HANKAM

Bersama Warga dan Tim SAR, Anggota Yontaifib 2 Marinir Temukan Siswa Hanyut di Sidoarjo

Kamis, 13 Februari 2020 15:15
Penulis : Beny Adrian
Bersama Warga dan Tim SAR, Anggota Yontaifib 2 Marinir Temukan Siswa Hanyut di Sidoarjo

Penemuan korban kedua oleh Yontaifib 2 Marinir. Sumber: Yontaifib 2 Marinir

Angkasa.news - Setelah melakukan penyisiran di alur Sungai Pucang, Sidoarjo, Jawa Timur sejak Rabu sore (12/2), akhirnya tim gabungan pencari yang didukung Tim SAR berhasil menemukan korban ketiga yang tenggelam siang ini, Kamis (13/2) sekitar pukul 14.00 siang.

Sebelumnya pukul 09.45, Tim SAR Batalyon Taifib 2 Marinir dipimpin Lettu Marinir Yunus Rumbay yang membantu pencarian, berhasil menemukan korban kedua sekitar pukul 09.45.

"Yang menemukan pertama Pratu Marinir Eka," ujar Letkol Mar Sri Utomo kepada angkasa.news menjelaskan soal penemuan korban kedua.

Ketiga anak ini masing-masing N. Hasan warga Desa Pagerwojo Kecamatan Buduran, Dafaldi warga Jalan Kartini Kota Sidoarjo, dan M Rulli Kurniawan warga Jalan Yos Sudarso Kota Sidoarjo. 

Korban kedua yang ditemukan dan berhasil diangkat atas nama Rulli (13), merupakan siswa SMPN 5 Sidoarjo. Sementara korban ketiga adalah Dafaldi.

Korban kedua berhasil ditemukan dari penyisiran Tim SAR di kawasan Desa Bluru yang berjarak sekira 500 meter dari lokasi korban mandi bersama teman-temannya.

Komandan Tim SAR Batalyon Intai Amfibi 2 Marinir, Lettu (Mar) Yunus Rumbay saat dikonfirmasi mengatakan, diturunkannya Tim SAR Batalyon Intai Amfibi karena adanya permohonan bantuan dari Pelda Sutikno anggota Koramil 0816/ 01 Sidoarjo kota, tentang tiga siswa SMPN 5 Sidoarjo tenggelam di Sungai Pucang, 

Warga yang sebelumnya telah berhasil menemukan satu orang korban merasa kesulitan, karena hari sudah malam serta kondisi air sungai yang keruh.

“Kami menerima laporan dari Pelda Sutikno anggota Koramil 0816/ 01 Sidoarjo pada Rabu sekitar pukul 9 malam, Tim SAR Batalyon Intai Amfibi yang juga bersiaga untuk membantu menangani terjadinya bencana alam, langsung meluncur ke lokasi kejadian," ungkapnya. 

Dengan menurunkan sembilan personel Tim SAR Batalyon Intai Amfibi 2 Marinir, langsung melakukan pencarian.
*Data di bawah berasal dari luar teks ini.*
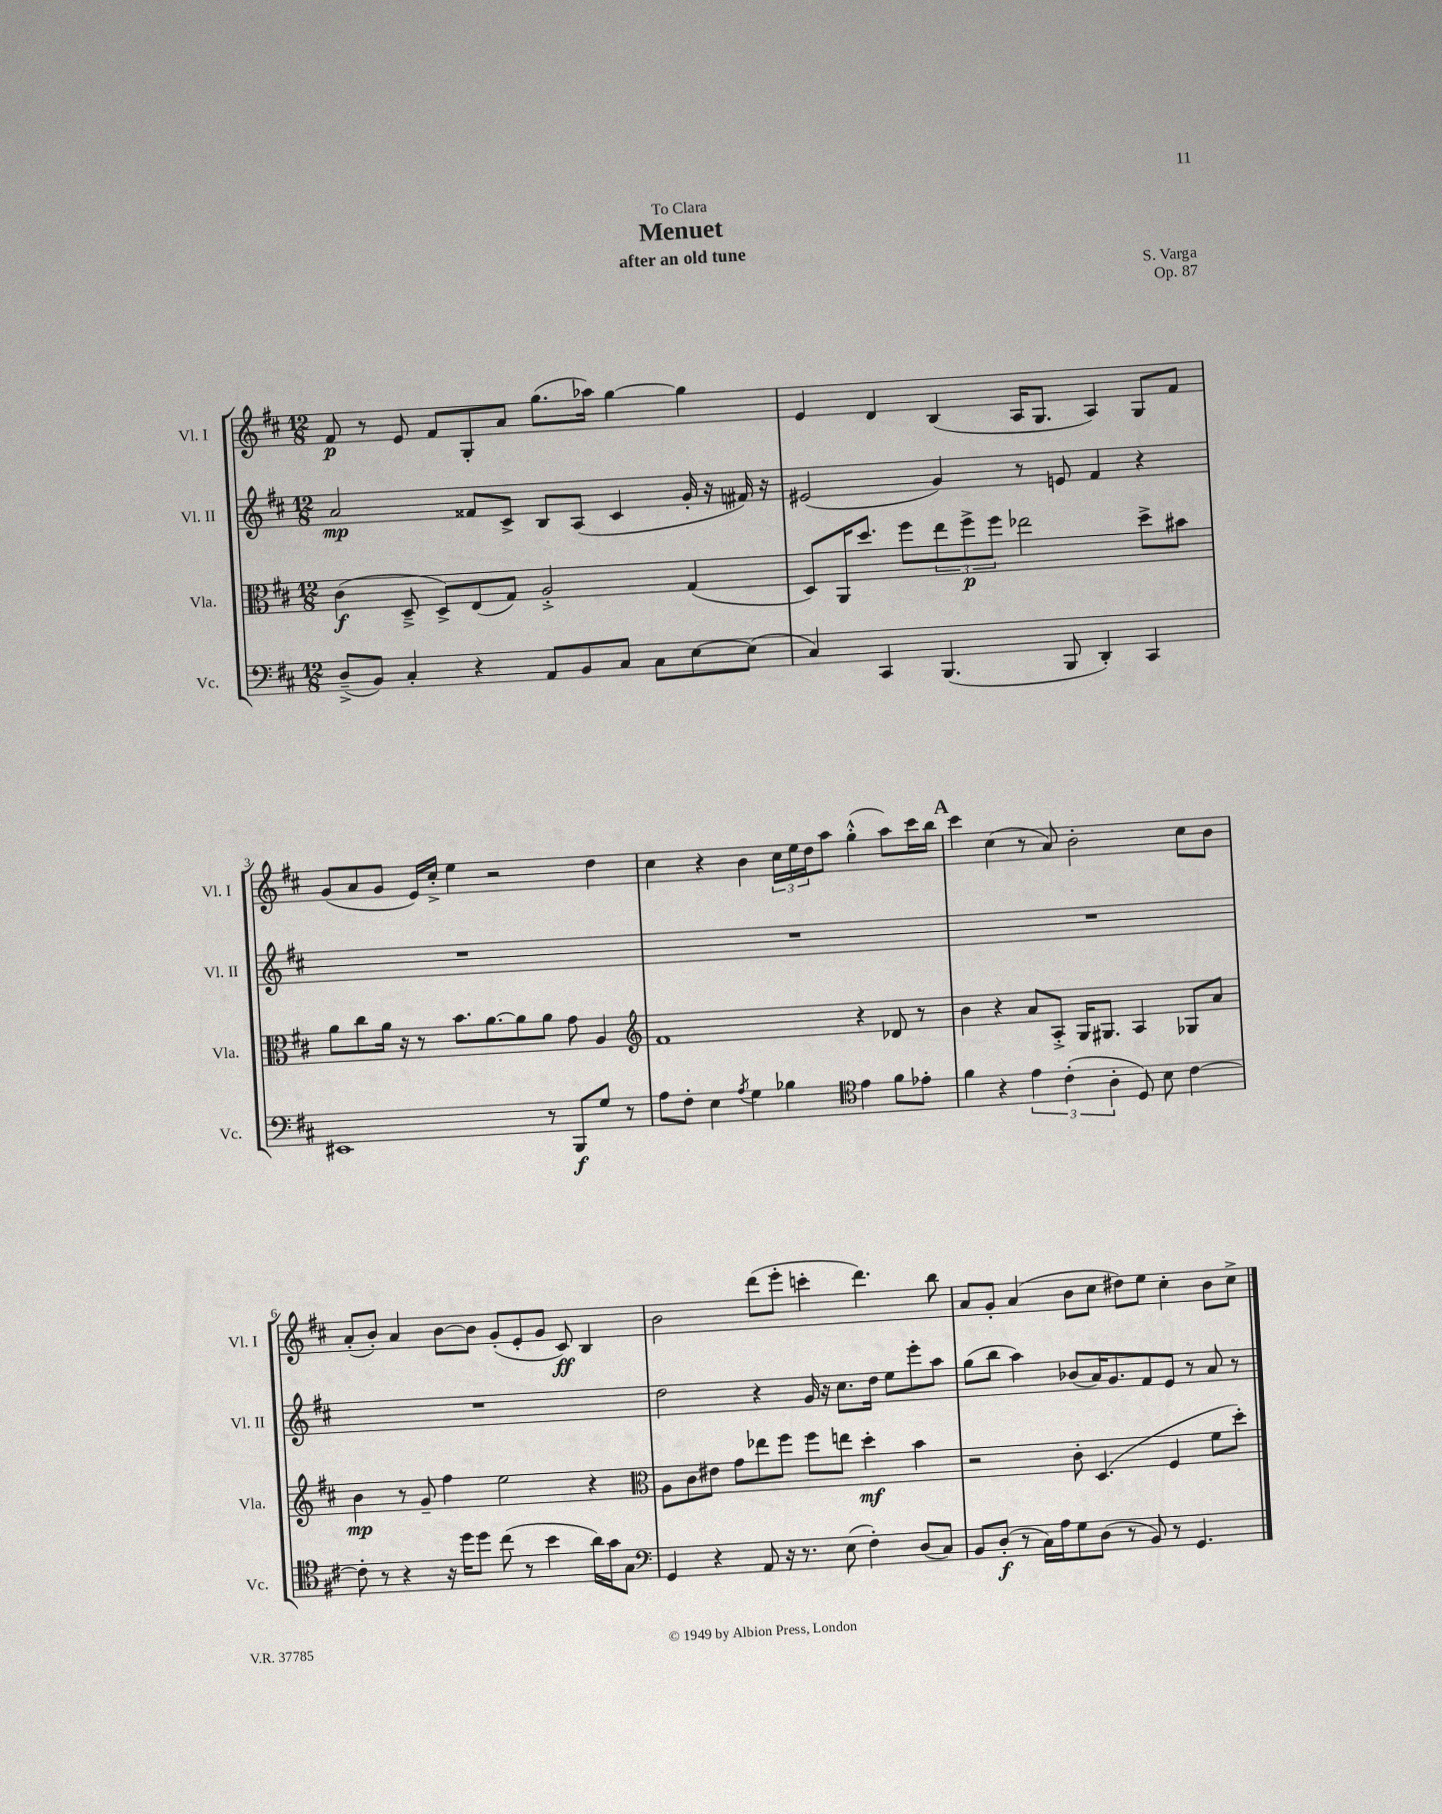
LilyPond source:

\header { title = "Menuet" composer = "S. Varga" subtitle = "after an old tune" dedication = "To Clara" opus = "Op. 87" }
<<
\new StaffGroup <<
\new Staff = "s0" \with { instrumentName = "Vl. I" shortInstrumentName = "Vl. I" } {
    \clef treble \key d \major \numericTimeSignature \time 12/8
    fis'8\p r8 e'8 fis'8 g8-. a'8 g''8.( aes''16) g''4~ g''4 |
    e'4 d'4 b4( a16 g8. a4) g8 fis'8 |
    g'8( a'8 g'8 e'16) cis''16-.-> e''4 r2 d''4 |
    cis''4 r4 b'4 \tuplet 3/2 { cis''16 e''16 d''16 } a''8 g''4-.-^( a''8) cis'''16 b''16 |
    \mark \markup { \bold "A" } cis'''4 cis''4( r8 a'8) b'2-. cis''8 b'8 |
    a'8-.( b'8-.) a'4 b'8~ b'8 g'8-.( e'8-. g'8 cis'8\ff) b4 |
    b'2 d'''8( e'''8-. c'''4-. d'''4.) b''8 |
    a'8 g'8-. a'4( b'8 cis''8 dis''8) e''8 cis''4-. b'8 cis''8-> \bar "|." |
}
\new Staff = "s1" \with { instrumentName = "Vl. II" shortInstrumentName = "Vl. II" } {
    \clef treble \key d \major \numericTimeSignature \time 12/8
    a'2\mp fisis'8 cis'8-> b8 a8( cis'4 g'16-. r16 fis'16) r16 |
    eis'2( g'4) r8 e'8 fis'4 r4 |
    R1. |
    R1. |
    \mark \markup { \bold "A" } R1. |
    R1. |
    d''2 r4 g'16 r16 cis''8. d''16 e''8 e'''8-. a''8 |
    g''8( b''8 a''4) bes'8( a'16) g'8. fis'8 e'8 r8 a'8 r8 \bar "|." |
}
\new Staff = "s2" \with { instrumentName = "Vla." shortInstrumentName = "Vla." } {
    \clef alto \key d \major \numericTimeSignature \time 12/8
    cis'4\f( d8---> d8->) e8( g8) a2-.-> g4( |
    d8) a,16 d''8. fis''8 \tuplet 3/2 { e''8 fis''8->\p fis''8 } ees''2 d''8-> bis'8 |
    a'8 cis''8 a'16 r16 r8 b'8. a'8.~ a'8 a'8 g'8 a4 |
    \clef treble fis'1 r4 des'8 r8 |
    \mark \markup { \bold "A" } b'4 r4 a'8 a8-.-> g16 gis8. a4 ges8 a'8 |
    b'4\mp r8 g'8-- fis''4 e''2 r4 |
    \clef alto a8 cis'8 eis'8 g'8 ees''8 fis''8 fis''8 e''8 d''4-.\mf b'4 |
    r2 cis'8-. d4.( fis4 fis'8 d''8-.) \bar "|." |
}
\new Staff = "s3" \with { instrumentName = "Vc." shortInstrumentName = "Vc." } {
    \clef bass \key d \major \numericTimeSignature \time 12/8
    d8--->( b,8) cis4-. r4 a,8 b,8 cis8 cis8 e8~ e8( |
    cis4) cis,4 b,,4.( b,,8 d,4-.) cis,4 |
    eis,1 r8 b,,8\f g8 r8 |
    a8 fis8-. e4 \acciaccatura { a8 } g4 bes4 \clef tenor e'4 fis'8 ees'8-. |
    \mark \markup { \bold "A" } fis'4 r4 \tuplet 3/2 { e'4 cis'4-.( a4-. } d8) b8 cis'4~ |
    cis'8-. r8 r4 r16 d''16 d''8 cis''8( r8 b'4 a'16) g'16 g8 |
    \clef bass g,4 r4 a,8 r16 r8. e8( fis4-.) d8( cis8) |
    b,8 d8-.\f( r8 cis16) a16 g8 d8( r8 b,8) r8 g,4. \bar "|." |
}
>>
>>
Namun hingga pukul 1 dinihari korban belum berhasil ditemukan dan petugas menghentikan proses pencarian.

Pencarian dilanjutkan pada Kamis pagi dan akhirnya Tim SAR menemukan satu siswa lagi atas nama Rulli. 

Penyisiran dilakukan Tim SAR bersama relawan dan masyarakat yang peduli membantu. Mereka berenang berjajar sampai memenuhi lebar sungai, ujung utara dan selatan.